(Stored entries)
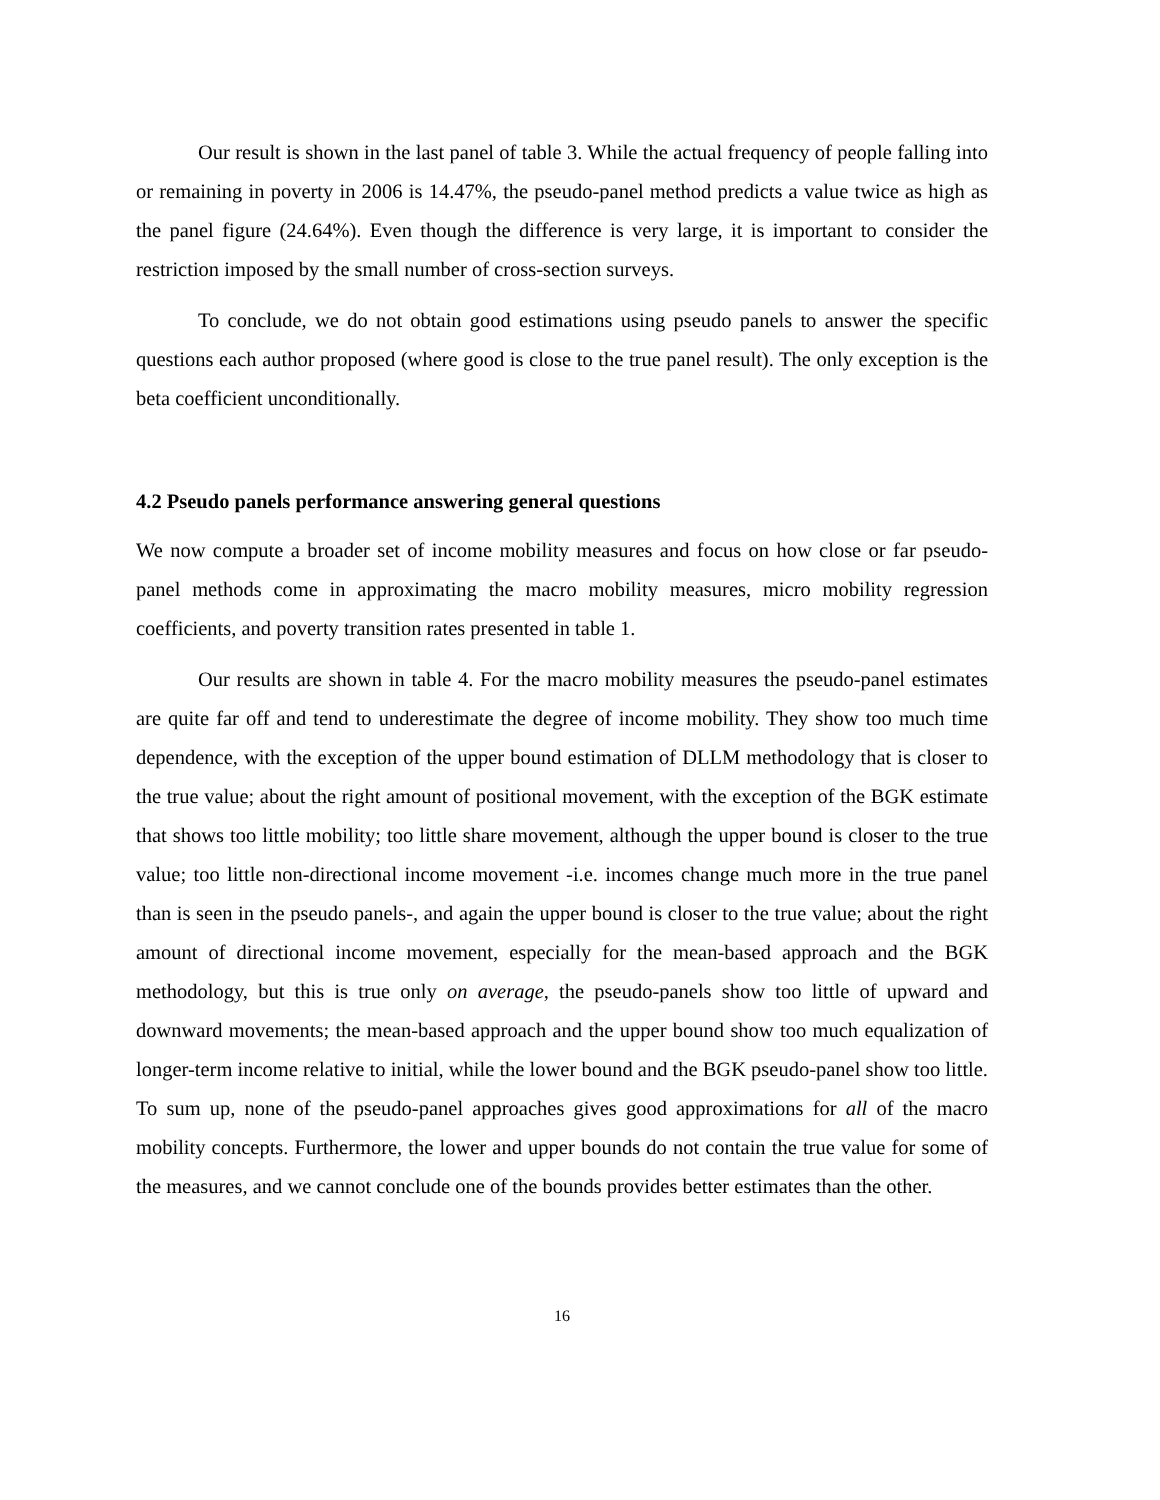Our result is shown in the last panel of table 3. While the actual frequency of people falling into or remaining in poverty in 2006 is 14.47%, the pseudo-panel method predicts a value twice as high as the panel figure (24.64%). Even though the difference is very large, it is important to consider the restriction imposed by the small number of cross-section surveys.
To conclude, we do not obtain good estimations using pseudo panels to answer the specific questions each author proposed (where good is close to the true panel result). The only exception is the beta coefficient unconditionally.
4.2 Pseudo panels performance answering general questions
We now compute a broader set of income mobility measures and focus on how close or far pseudo-panel methods come in approximating the macro mobility measures, micro mobility regression coefficients, and poverty transition rates presented in table 1.
Our results are shown in table 4. For the macro mobility measures the pseudo-panel estimates are quite far off and tend to underestimate the degree of income mobility. They show too much time dependence, with the exception of the upper bound estimation of DLLM methodology that is closer to the true value; about the right amount of positional movement, with the exception of the BGK estimate that shows too little mobility; too little share movement, although the upper bound is closer to the true value; too little non-directional income movement -i.e. incomes change much more in the true panel than is seen in the pseudo panels-, and again the upper bound is closer to the true value; about the right amount of directional income movement, especially for the mean-based approach and the BGK methodology, but this is true only on average, the pseudo-panels show too little of upward and downward movements; the mean-based approach and the upper bound show too much equalization of longer-term income relative to initial, while the lower bound and the BGK pseudo-panel show too little. To sum up, none of the pseudo-panel approaches gives good approximations for all of the macro mobility concepts. Furthermore, the lower and upper bounds do not contain the true value for some of the measures, and we cannot conclude one of the bounds provides better estimates than the other.
16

◆ Problem requirements:
Nothing but the text is wanted: repeat the data above exactly, without its images.

◆ Answer below:
Our result is shown in the last panel of table 3. While the actual frequency of people falling into or remaining in poverty in 2006 is 14.47%, the pseudo-panel method predicts a value twice as high as the panel figure (24.64%). Even though the difference is very large, it is important to consider the restriction imposed by the small number of cross-section surveys.
To conclude, we do not obtain good estimations using pseudo panels to answer the specific questions each author proposed (where good is close to the true panel result). The only exception is the beta coefficient unconditionally.
4.2 Pseudo panels performance answering general questions
We now compute a broader set of income mobility measures and focus on how close or far pseudo-panel methods come in approximating the macro mobility measures, micro mobility regression coefficients, and poverty transition rates presented in table 1.
Our results are shown in table 4. For the macro mobility measures the pseudo-panel estimates are quite far off and tend to underestimate the degree of income mobility. They show too much time dependence, with the exception of the upper bound estimation of DLLM methodology that is closer to the true value; about the right amount of positional movement, with the exception of the BGK estimate that shows too little mobility; too little share movement, although the upper bound is closer to the true value; too little non-directional income movement -i.e. incomes change much more in the true panel than is seen in the pseudo panels-, and again the upper bound is closer to the true value; about the right amount of directional income movement, especially for the mean-based approach and the BGK methodology, but this is true only on average, the pseudo-panels show too little of upward and downward movements; the mean-based approach and the upper bound show too much equalization of longer-term income relative to initial, while the lower bound and the BGK pseudo-panel show too little. To sum up, none of the pseudo-panel approaches gives good approximations for all of the macro mobility concepts. Furthermore, the lower and upper bounds do not contain the true value for some of the measures, and we cannot conclude one of the bounds provides better estimates than the other.
16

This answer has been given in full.